原子力産業新聞

海外NEWS

英ロールス・ロイス社、オランダでのSMR建設に向け現地企業と独占契約

31 Aug 2022

ロールス・ロイスSMR社製SMR発電所の完成予想図 ©Rolls-Royce SMR

英国ロールス・ロイス社の小型モジュール炉(SMR)開発子会社であるロールス・ロイスSMR社は8月25日、オランダで同社製SMRの建設に向けて協力していくため、オランダの新興原子力事業者であるULC-エナジー社と独占契約を締結したと発表した。

ULC-エナジー社は昨年アムステルダムで設立された企業で、オランダ国内で原子力発電所の建設プロジェクトを進め、同国の脱炭素化を促進することを使命としている。

**抽出データ**:
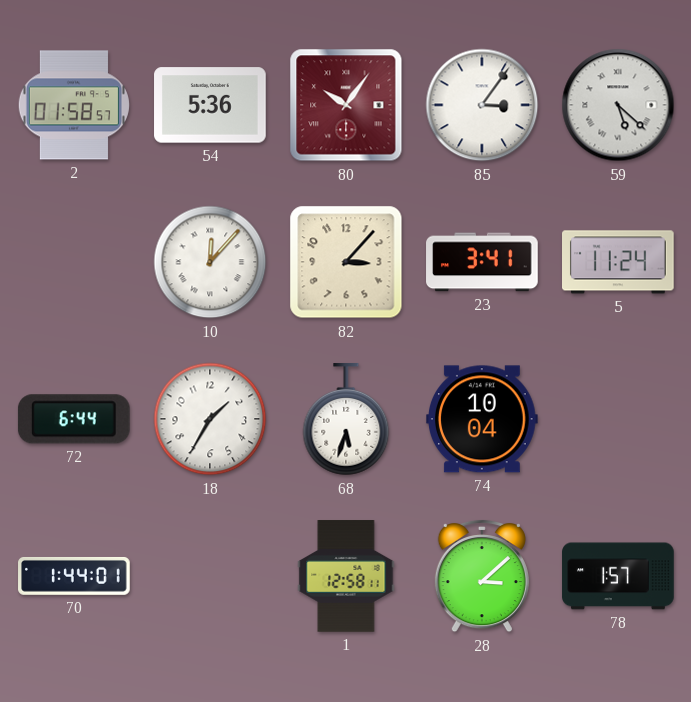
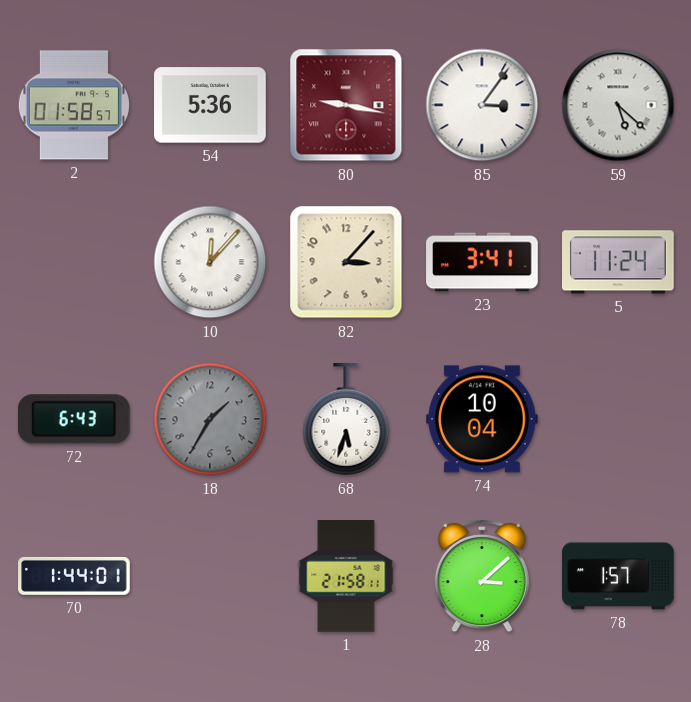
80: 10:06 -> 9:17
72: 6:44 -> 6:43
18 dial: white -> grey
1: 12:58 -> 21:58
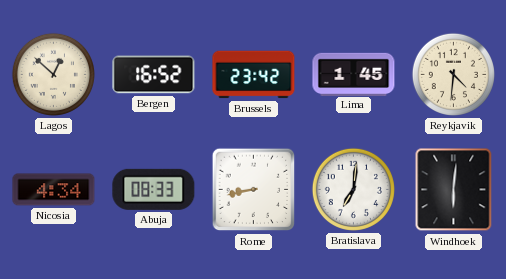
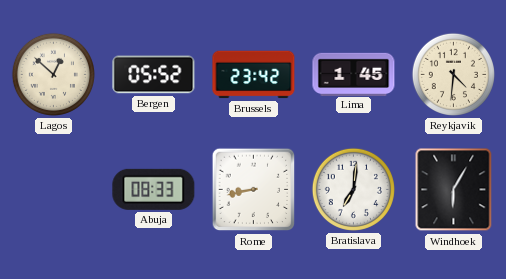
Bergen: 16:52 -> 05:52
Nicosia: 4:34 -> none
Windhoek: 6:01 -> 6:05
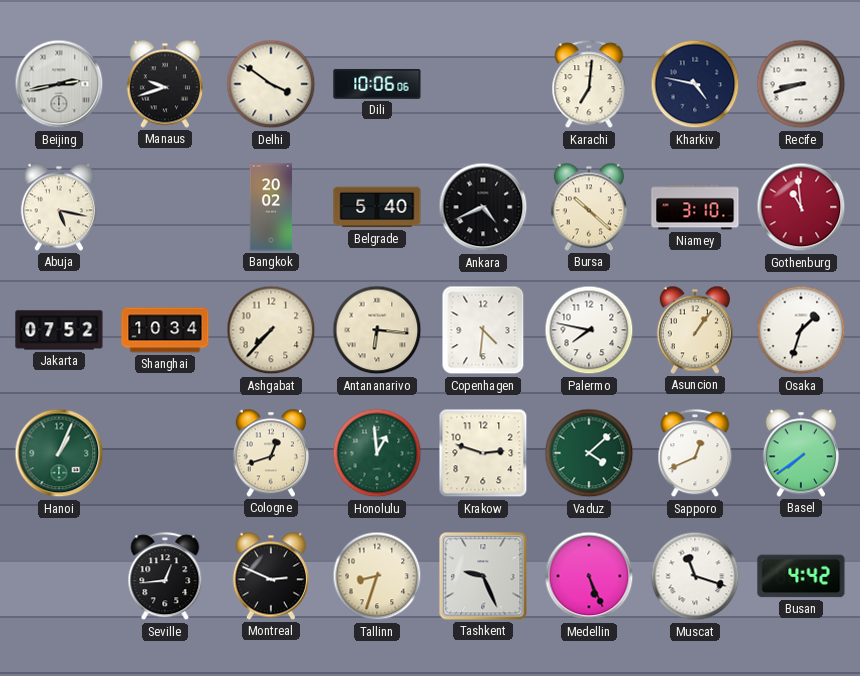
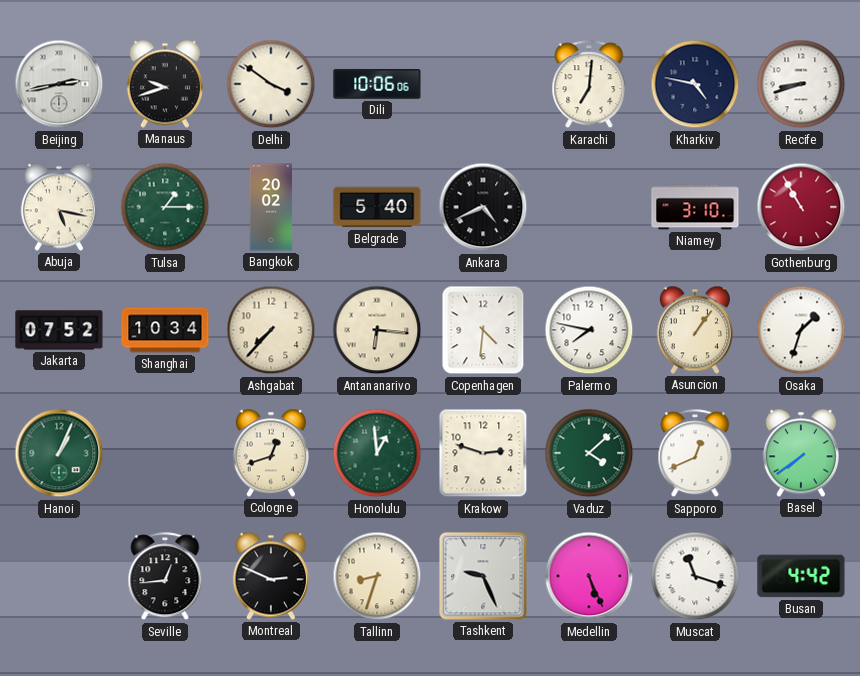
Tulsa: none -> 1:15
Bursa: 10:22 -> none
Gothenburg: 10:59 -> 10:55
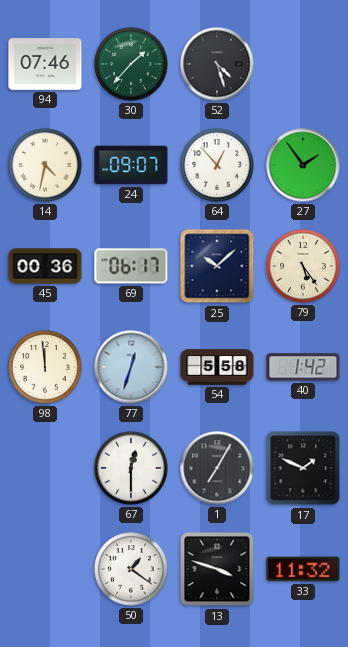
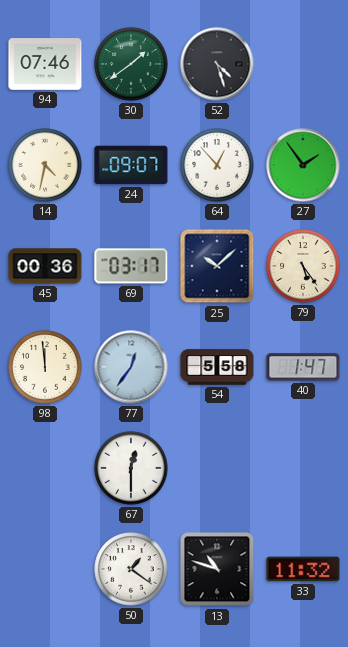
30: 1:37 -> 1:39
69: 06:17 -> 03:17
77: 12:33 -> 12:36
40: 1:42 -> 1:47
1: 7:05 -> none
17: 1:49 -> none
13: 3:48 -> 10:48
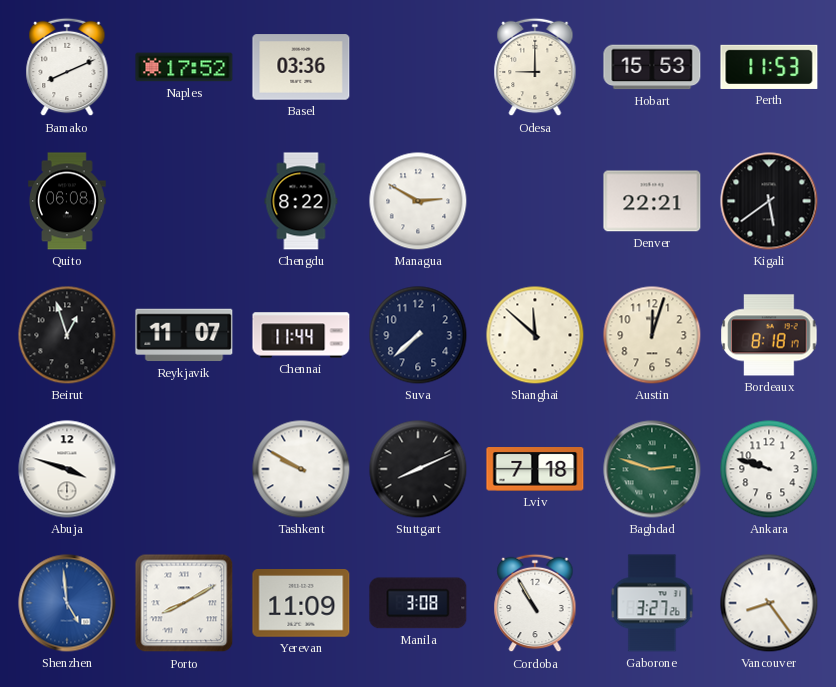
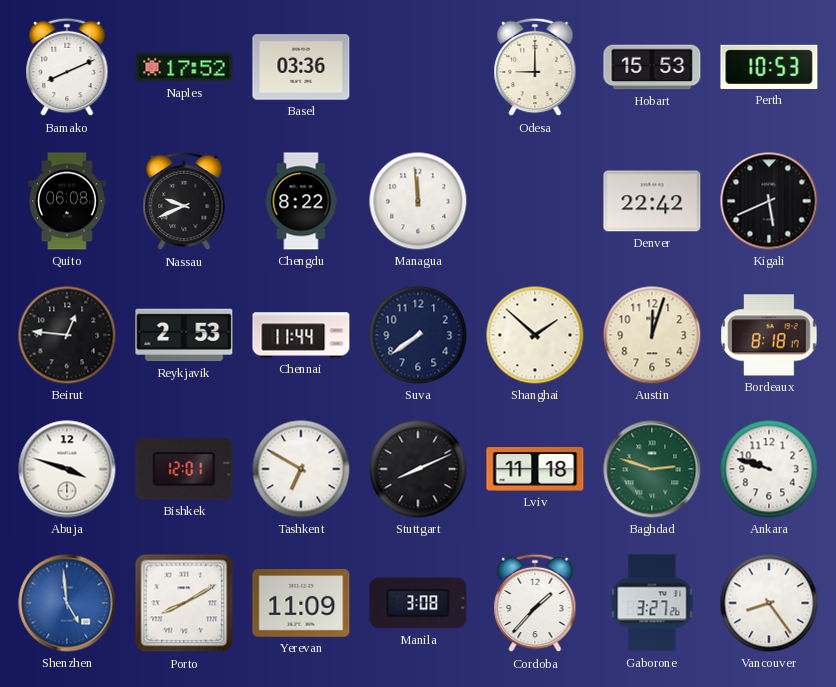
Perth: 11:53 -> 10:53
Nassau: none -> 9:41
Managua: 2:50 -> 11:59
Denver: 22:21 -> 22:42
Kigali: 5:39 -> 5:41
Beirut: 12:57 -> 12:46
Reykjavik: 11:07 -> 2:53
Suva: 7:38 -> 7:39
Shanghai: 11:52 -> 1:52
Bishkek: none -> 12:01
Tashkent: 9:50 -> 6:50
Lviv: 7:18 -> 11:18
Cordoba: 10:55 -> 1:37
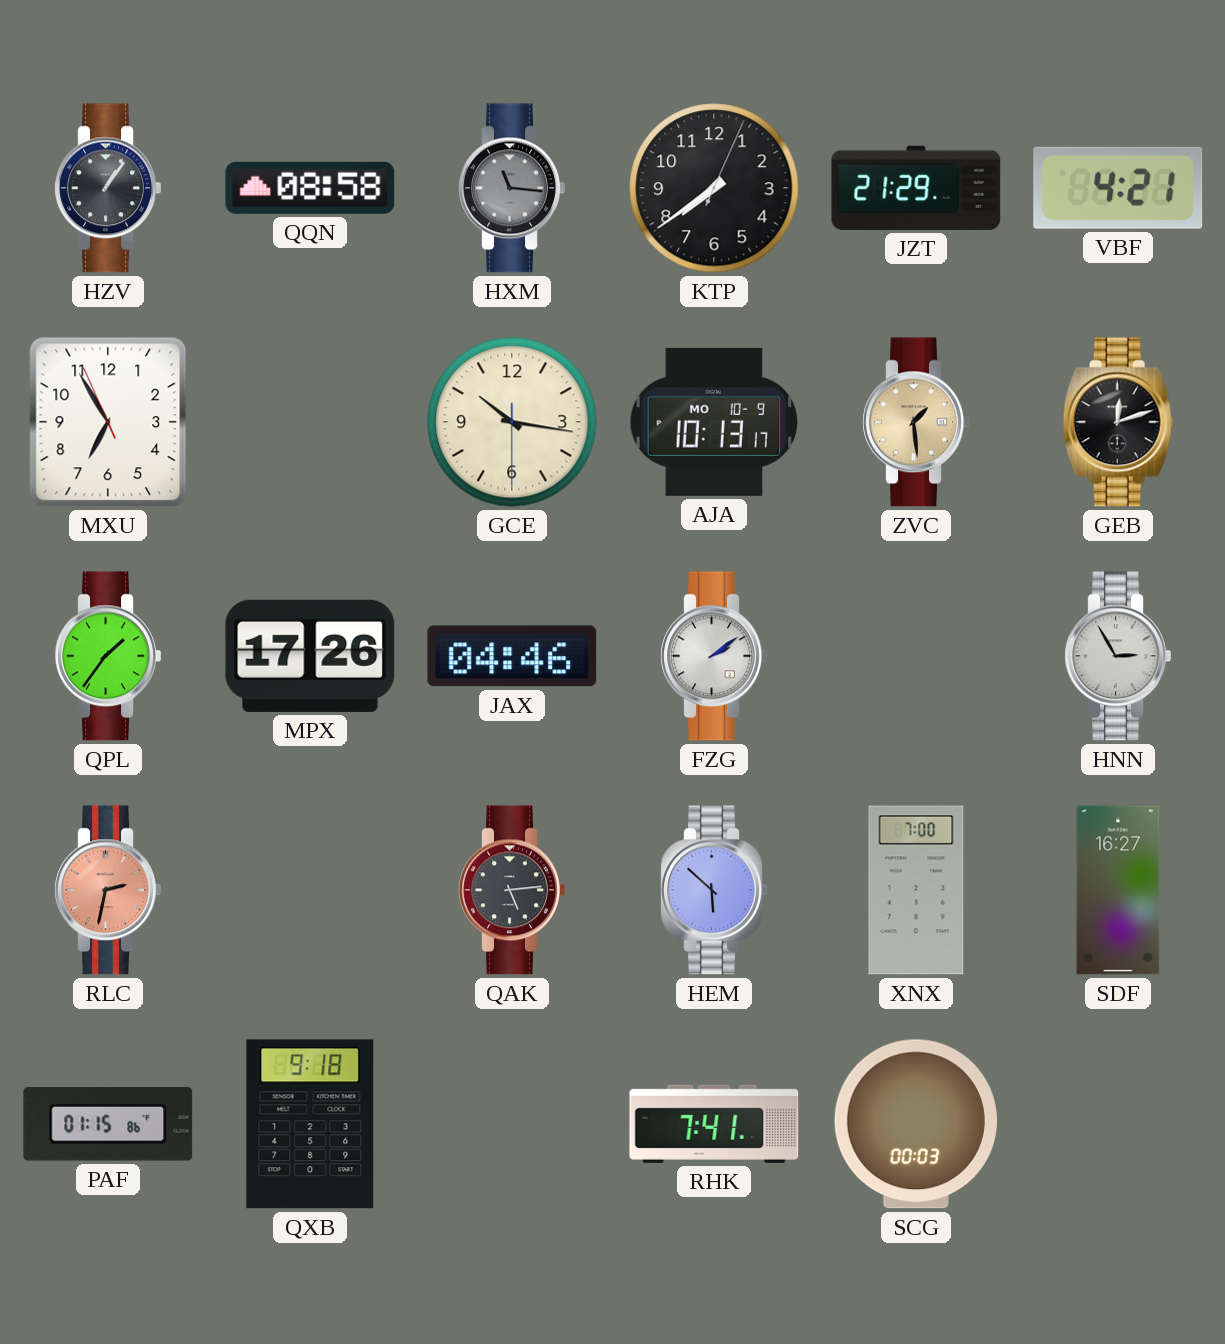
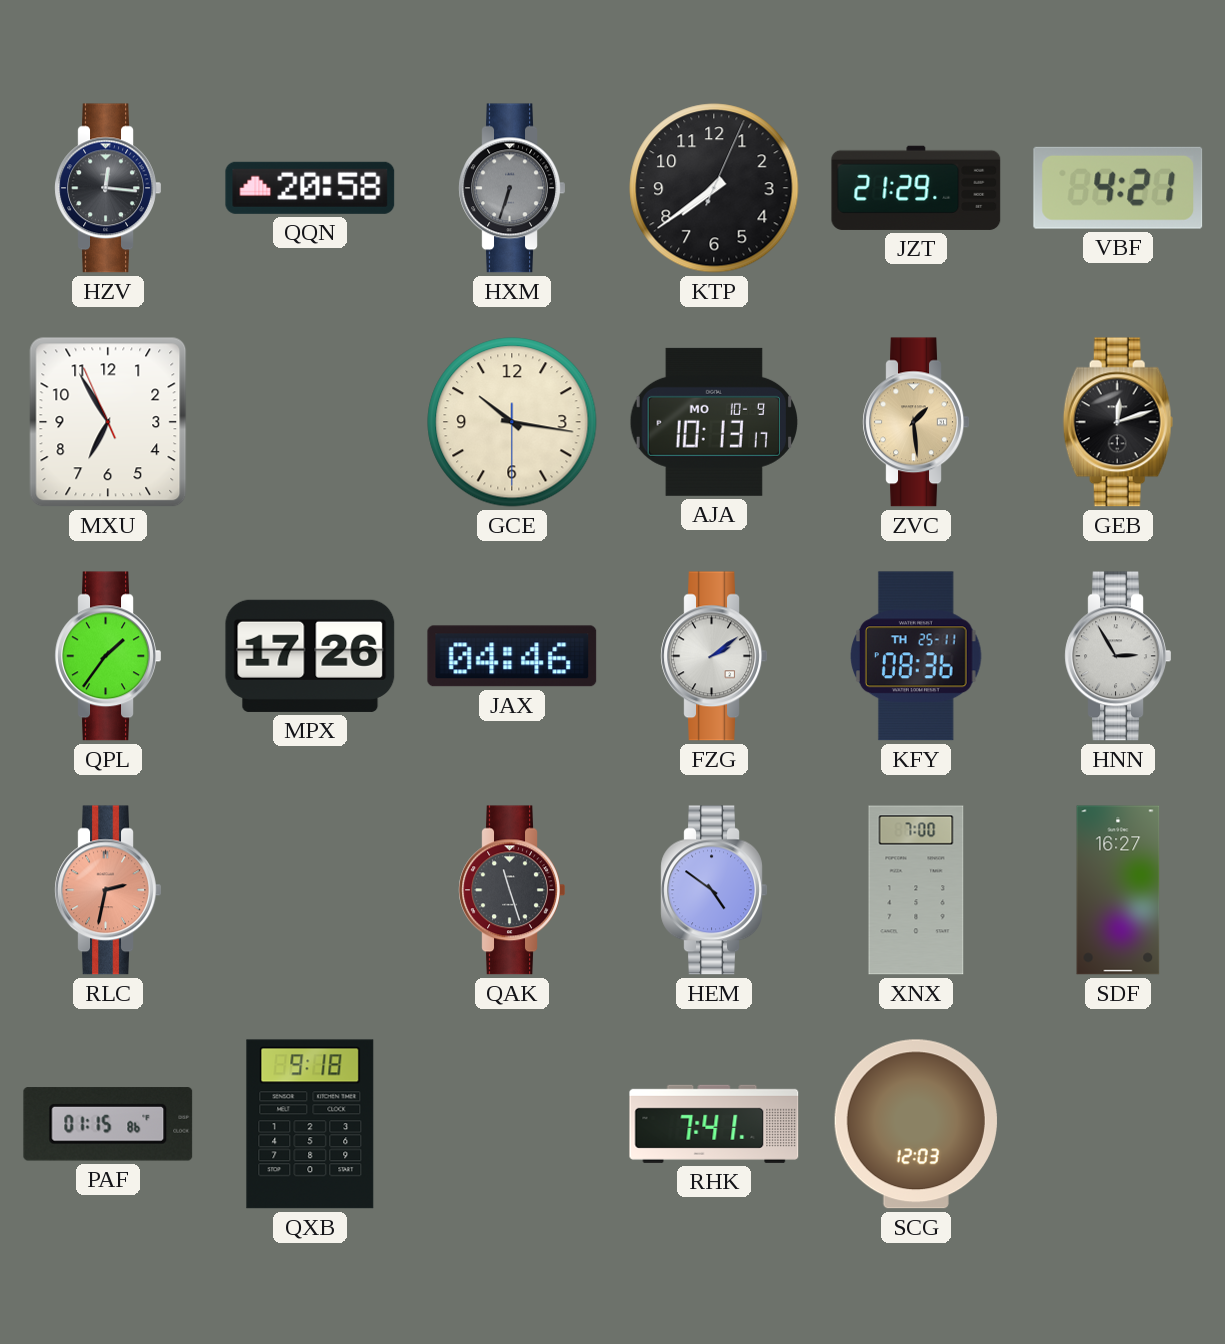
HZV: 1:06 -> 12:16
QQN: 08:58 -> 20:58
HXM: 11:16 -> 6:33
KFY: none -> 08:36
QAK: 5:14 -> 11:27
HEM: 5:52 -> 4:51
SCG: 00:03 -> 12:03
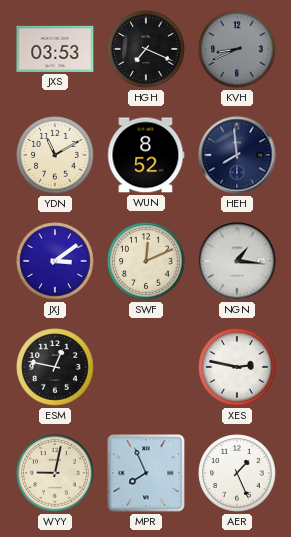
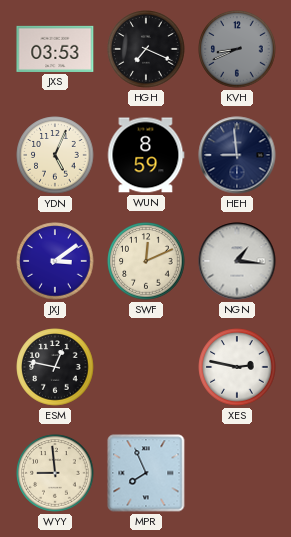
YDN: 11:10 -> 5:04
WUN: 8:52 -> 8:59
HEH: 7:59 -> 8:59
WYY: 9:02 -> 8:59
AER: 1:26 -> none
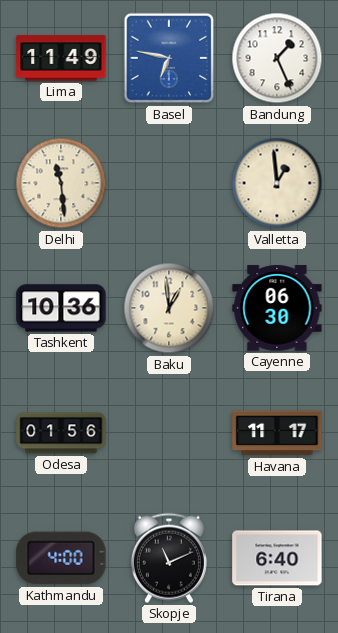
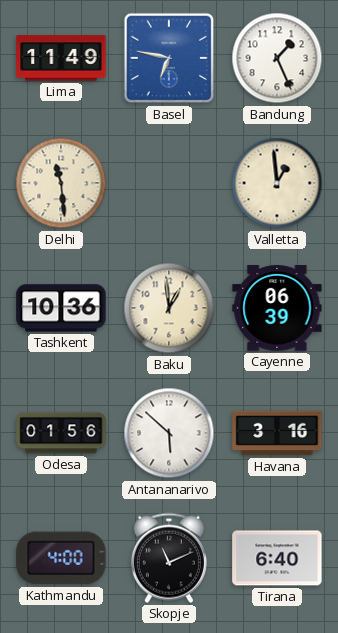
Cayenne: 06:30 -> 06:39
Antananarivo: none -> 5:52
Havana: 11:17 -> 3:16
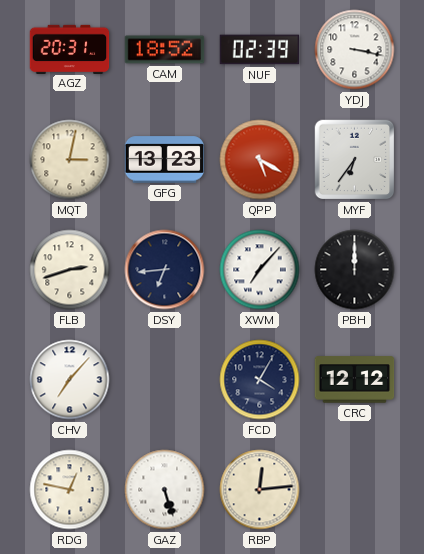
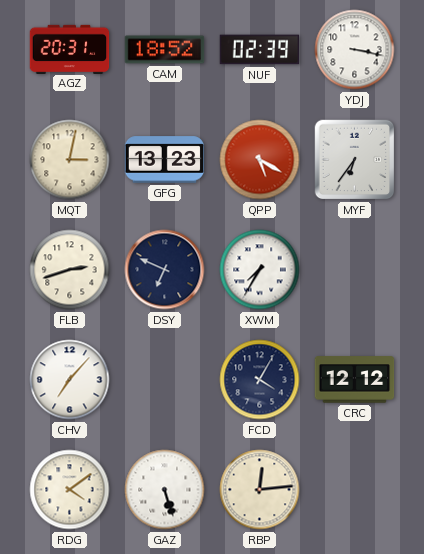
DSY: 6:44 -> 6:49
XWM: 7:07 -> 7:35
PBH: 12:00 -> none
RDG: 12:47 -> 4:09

**課題一覧**:
1/ 本文の「31 Aug 2022」から「占契約を締結したと発表した。」までを、一字も変えずにすべて抜き出せ。
2/ 本文によれば、ULC-エナジー社はどこで設立された企業か答えよ。

**解答**:
1/
31 Aug 2022

ロールス・ロイスSMR社製SMR発電所の完成予想図 ©Rolls-Royce SMR

英国ロールス・ロイス社の小型モジュール炉(SMR)開発子会社であるロールス・ロイスSMR社は8月25日、オランダで同社製SMRの建設に向けて協力していくため、オランダの新興原子力事業者であるULC-エナジー社と独占契約を締結したと発表した。

2/ アムステルダム